Reading text:
--------------------
The California Division of Workers’ Compensation has issued a statement advising that it is “neither ethical nor proper to attempt to coerce medical providers.”
According to William Zachry, vice president of corporate workers’ compensation for Safeway and chair of the Workers’ Compensation Fraud Assessment Commission, the statement stemmed from controversy that arose when a Los Angeles attorney sent an e-mail to doctors who evaluate injured workers for the state workers’ compensation program, saying that a group of attorneys would not support any doctor who contributed to Gov. Arnold Schwarzenegger’s re-election campaign. Zachry was the keynote speaker at the Golden Gate Chapter of the Risk and Insurance Management Society Inc.’s meeting in San Francisco on July 20.
According to the CDWC, the lawyer who wrote the e-mail was a member of the California Applicant’s Attorneys Association (CAAA) board of governors.
“We want as unbiased a group of medical evaluators as possible,” said DWC Executive Medical Director Dr. Anne Searcy in the statement. “Physicians need to be free to perform exams and report on cases without being pressured to produce a specific result or support a specific political agenda.”
“It is improper for a physician, attorney or others to offer, deliver, receive or accept compensation or inducement for a referred evaluation or consultation. Physicians should not be required to express a political preference or make a political contribution, or suffer any other form of coercion, in order to receive patient referrals,” she said.
The statement also noted: “Labor Code section 139.3(c)(2) provides that it is unlawful for ‘a physician to …accept any preference or other consideration as inducement for a referred evaluation…’
“Labor Code section 4906(g) requires the attorney for each party to sign a statement under penalty of perjury that it has not offered any preference as inducement for any referred examination.
“Labor Code section 3215 states that any person who offers, receives or accepts any preference as inducement for referring clients or patients to perform or obtain services is guilty of a crime.”
A related article was published in today’s Los Angeles Times.
“Applicant attorney’s income is down, and they attribute that to Schwarzenegger,” Zachry said. “This is very intersting from a political and legislative sense.”
--------------------
What to work on: Can you retype the workers' compensation article word for word, starting at "The statement also" and ending at "any referred examination."?
--------------------
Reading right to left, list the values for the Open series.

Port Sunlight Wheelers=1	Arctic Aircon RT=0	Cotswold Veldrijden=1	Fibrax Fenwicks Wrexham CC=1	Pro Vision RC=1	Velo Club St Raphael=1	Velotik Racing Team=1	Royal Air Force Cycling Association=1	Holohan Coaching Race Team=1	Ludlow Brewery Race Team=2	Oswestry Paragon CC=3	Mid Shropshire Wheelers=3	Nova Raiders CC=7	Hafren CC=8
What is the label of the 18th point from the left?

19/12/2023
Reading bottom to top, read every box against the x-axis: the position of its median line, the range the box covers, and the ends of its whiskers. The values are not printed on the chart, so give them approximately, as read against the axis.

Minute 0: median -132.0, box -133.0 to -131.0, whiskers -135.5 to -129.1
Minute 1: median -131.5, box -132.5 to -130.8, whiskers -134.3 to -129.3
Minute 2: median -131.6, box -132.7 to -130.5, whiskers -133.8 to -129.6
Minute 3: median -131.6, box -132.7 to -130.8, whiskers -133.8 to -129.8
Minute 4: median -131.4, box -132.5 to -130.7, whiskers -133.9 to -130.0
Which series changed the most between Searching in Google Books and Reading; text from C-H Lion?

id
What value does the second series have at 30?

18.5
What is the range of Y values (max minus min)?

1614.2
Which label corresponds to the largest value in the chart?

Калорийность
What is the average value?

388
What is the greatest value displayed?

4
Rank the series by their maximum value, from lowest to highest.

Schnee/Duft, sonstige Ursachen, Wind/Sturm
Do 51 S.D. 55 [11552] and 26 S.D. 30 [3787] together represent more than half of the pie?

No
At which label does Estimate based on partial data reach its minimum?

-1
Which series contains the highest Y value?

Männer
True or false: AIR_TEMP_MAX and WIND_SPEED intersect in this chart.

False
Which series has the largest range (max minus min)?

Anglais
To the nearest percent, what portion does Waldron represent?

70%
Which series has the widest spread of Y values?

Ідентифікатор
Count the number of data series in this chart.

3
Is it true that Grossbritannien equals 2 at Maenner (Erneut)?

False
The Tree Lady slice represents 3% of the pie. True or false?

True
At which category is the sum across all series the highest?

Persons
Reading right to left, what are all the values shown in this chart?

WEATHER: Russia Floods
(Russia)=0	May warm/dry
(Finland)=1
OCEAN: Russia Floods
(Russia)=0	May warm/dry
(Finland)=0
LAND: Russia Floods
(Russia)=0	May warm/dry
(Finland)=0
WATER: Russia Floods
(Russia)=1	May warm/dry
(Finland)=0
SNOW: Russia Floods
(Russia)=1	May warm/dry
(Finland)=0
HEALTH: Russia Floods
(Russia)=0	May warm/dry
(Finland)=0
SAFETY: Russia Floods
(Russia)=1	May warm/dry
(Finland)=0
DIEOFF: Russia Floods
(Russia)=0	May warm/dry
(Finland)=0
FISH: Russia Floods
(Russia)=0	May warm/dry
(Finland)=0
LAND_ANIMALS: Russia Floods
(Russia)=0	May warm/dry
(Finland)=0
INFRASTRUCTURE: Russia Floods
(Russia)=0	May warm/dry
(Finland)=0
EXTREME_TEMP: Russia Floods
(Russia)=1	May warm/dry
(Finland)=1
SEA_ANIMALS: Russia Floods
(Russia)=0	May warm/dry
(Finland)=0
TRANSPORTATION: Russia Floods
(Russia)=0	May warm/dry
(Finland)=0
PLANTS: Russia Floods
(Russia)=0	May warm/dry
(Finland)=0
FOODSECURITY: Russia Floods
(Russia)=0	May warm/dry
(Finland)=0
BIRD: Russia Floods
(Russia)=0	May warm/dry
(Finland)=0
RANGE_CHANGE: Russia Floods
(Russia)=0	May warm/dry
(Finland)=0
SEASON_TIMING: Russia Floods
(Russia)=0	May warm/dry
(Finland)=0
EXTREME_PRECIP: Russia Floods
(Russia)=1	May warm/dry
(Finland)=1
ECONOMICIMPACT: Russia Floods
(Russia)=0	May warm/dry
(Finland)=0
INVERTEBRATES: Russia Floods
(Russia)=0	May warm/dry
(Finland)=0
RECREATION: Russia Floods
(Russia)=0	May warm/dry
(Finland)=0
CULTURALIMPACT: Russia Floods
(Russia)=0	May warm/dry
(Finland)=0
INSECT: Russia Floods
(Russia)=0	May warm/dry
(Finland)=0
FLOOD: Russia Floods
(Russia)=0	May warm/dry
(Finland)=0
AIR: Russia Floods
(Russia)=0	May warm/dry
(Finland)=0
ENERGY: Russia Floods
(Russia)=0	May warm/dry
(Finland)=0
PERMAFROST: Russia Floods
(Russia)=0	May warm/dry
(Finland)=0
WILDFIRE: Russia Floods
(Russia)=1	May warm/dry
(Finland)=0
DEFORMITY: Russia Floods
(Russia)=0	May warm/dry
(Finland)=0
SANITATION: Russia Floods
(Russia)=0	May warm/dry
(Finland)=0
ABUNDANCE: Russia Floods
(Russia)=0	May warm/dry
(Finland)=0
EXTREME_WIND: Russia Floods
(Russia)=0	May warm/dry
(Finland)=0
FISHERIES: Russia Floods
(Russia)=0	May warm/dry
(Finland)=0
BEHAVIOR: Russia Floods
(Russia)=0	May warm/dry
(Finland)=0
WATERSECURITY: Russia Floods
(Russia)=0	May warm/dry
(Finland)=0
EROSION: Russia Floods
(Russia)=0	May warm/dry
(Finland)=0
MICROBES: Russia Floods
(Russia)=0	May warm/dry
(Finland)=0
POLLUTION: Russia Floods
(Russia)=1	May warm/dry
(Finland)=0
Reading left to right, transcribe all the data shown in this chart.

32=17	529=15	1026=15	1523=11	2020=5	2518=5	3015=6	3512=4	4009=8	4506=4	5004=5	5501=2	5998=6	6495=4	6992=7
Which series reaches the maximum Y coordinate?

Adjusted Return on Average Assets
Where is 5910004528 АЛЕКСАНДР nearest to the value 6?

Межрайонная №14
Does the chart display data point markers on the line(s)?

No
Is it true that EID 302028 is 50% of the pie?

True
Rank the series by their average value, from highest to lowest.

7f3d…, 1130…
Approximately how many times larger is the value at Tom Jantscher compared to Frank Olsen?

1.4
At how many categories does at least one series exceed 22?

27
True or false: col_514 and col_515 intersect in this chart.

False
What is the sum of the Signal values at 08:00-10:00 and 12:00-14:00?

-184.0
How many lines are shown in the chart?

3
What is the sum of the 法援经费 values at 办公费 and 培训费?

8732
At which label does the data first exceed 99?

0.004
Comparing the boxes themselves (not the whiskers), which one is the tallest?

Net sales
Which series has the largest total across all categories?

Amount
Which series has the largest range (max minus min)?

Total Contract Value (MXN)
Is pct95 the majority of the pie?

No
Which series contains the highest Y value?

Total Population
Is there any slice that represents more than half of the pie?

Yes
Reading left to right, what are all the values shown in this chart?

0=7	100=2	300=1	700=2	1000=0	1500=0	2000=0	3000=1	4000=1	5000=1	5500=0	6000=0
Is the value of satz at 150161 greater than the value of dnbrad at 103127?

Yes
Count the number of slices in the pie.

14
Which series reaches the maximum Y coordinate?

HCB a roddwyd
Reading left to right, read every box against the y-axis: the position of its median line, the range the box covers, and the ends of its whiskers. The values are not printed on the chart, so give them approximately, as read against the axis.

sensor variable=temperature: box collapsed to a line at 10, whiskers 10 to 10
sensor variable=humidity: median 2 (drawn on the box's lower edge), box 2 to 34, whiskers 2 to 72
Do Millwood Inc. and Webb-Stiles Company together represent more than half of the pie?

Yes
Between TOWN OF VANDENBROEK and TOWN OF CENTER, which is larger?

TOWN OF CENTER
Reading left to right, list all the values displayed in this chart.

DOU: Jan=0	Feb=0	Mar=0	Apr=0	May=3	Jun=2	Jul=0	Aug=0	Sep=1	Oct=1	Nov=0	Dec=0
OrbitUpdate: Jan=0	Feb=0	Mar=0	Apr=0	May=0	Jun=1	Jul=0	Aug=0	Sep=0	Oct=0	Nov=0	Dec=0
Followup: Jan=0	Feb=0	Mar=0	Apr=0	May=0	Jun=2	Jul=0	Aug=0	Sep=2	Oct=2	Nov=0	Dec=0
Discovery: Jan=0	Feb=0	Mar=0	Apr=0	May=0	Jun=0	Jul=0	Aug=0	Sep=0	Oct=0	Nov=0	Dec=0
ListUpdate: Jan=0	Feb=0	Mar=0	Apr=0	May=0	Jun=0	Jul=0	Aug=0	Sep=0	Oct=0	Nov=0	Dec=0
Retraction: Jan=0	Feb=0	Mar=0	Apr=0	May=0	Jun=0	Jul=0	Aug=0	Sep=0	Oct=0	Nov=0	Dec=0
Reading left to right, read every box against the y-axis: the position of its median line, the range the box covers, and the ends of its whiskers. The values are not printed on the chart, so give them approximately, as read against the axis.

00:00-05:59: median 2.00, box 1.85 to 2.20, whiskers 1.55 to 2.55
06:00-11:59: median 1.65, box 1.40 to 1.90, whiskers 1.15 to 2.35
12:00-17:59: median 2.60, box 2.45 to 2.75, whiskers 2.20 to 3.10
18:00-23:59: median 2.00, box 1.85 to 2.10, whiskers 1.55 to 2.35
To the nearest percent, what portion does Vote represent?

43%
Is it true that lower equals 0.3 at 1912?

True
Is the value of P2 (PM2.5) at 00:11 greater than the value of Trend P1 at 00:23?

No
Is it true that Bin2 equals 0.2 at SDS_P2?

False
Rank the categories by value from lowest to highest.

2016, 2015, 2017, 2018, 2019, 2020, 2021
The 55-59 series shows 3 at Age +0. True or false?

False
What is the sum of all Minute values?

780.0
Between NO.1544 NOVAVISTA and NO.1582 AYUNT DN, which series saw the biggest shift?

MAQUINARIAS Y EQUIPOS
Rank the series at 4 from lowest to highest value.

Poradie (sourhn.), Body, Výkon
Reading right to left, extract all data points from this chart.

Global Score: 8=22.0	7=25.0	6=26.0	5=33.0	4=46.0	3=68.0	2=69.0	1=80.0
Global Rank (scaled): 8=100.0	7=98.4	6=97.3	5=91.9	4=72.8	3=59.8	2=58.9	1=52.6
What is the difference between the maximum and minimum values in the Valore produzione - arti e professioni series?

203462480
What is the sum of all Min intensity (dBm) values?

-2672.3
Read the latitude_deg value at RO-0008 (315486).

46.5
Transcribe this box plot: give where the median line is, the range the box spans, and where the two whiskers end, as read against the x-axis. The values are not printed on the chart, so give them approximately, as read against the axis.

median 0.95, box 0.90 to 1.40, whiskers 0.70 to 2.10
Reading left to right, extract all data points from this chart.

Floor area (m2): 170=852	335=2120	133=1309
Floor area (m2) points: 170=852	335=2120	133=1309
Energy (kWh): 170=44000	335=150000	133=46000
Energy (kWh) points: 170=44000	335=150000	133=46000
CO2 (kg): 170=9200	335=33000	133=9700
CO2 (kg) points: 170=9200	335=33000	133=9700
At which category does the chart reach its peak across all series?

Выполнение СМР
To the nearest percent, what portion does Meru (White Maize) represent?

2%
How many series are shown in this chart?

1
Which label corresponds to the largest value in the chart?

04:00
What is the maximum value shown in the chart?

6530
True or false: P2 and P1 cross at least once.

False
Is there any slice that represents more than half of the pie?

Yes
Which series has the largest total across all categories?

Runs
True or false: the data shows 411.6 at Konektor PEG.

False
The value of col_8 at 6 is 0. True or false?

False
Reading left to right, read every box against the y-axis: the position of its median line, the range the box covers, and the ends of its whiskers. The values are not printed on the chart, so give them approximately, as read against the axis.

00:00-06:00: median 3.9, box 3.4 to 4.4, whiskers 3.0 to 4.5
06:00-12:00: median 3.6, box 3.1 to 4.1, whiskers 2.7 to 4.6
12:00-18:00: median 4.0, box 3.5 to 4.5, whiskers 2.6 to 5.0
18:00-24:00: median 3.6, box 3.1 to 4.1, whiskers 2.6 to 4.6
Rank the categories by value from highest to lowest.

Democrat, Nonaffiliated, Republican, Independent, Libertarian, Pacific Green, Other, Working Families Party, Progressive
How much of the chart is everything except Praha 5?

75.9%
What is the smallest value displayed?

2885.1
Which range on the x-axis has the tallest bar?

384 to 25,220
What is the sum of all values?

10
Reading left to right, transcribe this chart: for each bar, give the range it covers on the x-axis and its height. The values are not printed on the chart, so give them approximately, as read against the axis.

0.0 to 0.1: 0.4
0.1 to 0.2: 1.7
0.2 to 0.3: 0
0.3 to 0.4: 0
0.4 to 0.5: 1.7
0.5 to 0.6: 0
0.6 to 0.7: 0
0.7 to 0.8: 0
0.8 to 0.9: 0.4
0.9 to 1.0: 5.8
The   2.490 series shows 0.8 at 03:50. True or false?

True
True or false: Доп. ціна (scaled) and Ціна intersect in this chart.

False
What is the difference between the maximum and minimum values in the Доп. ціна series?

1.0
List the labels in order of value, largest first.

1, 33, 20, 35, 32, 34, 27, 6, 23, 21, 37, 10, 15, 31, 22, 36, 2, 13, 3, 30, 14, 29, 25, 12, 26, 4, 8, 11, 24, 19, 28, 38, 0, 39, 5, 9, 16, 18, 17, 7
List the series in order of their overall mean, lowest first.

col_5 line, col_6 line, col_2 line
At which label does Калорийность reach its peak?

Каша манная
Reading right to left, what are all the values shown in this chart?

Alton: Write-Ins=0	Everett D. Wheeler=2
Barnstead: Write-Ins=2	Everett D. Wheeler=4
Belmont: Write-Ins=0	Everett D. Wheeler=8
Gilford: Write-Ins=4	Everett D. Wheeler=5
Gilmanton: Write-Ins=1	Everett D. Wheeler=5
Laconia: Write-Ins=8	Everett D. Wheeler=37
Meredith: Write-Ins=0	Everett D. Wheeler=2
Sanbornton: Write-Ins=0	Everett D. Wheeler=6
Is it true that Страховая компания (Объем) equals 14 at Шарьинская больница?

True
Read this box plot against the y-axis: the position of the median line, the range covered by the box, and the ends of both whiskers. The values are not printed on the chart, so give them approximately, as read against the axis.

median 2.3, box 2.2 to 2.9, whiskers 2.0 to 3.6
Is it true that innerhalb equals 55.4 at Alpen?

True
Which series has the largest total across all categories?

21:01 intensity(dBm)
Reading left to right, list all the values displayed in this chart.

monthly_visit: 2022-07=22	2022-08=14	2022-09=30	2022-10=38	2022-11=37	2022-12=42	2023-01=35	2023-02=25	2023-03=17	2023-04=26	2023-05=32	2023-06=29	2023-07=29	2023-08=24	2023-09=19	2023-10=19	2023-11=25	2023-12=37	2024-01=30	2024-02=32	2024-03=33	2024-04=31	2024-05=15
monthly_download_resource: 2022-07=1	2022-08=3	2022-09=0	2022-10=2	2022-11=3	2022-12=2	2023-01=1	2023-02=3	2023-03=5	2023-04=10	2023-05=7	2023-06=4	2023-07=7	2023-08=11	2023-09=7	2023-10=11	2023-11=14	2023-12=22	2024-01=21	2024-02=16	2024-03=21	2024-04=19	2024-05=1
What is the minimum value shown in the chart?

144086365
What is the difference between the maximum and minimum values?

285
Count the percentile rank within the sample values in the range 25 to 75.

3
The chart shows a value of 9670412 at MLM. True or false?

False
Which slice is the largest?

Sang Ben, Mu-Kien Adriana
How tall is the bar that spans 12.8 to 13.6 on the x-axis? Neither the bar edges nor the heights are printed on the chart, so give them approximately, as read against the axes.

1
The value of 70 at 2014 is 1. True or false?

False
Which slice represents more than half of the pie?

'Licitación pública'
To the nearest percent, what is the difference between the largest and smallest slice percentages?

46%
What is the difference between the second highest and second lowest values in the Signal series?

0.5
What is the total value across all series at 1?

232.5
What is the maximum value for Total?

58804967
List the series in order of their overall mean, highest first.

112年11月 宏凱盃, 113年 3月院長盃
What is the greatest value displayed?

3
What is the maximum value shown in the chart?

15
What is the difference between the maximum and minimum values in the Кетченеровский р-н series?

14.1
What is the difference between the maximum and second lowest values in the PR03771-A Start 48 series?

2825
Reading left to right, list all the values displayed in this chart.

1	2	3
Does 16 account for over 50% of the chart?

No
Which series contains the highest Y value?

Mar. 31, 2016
--------------------
Answer:
The statement also noted: “Labor Code section 139.3(c)(2) provides that it is unlawful for ‘a physician to …accept any preference or other consideration as inducement for a referred evaluation…’
“Labor Code section 4906(g) requires the attorney for each party to sign a statement under penalty of perjury that it has not offered any preference as inducement for any referred examination.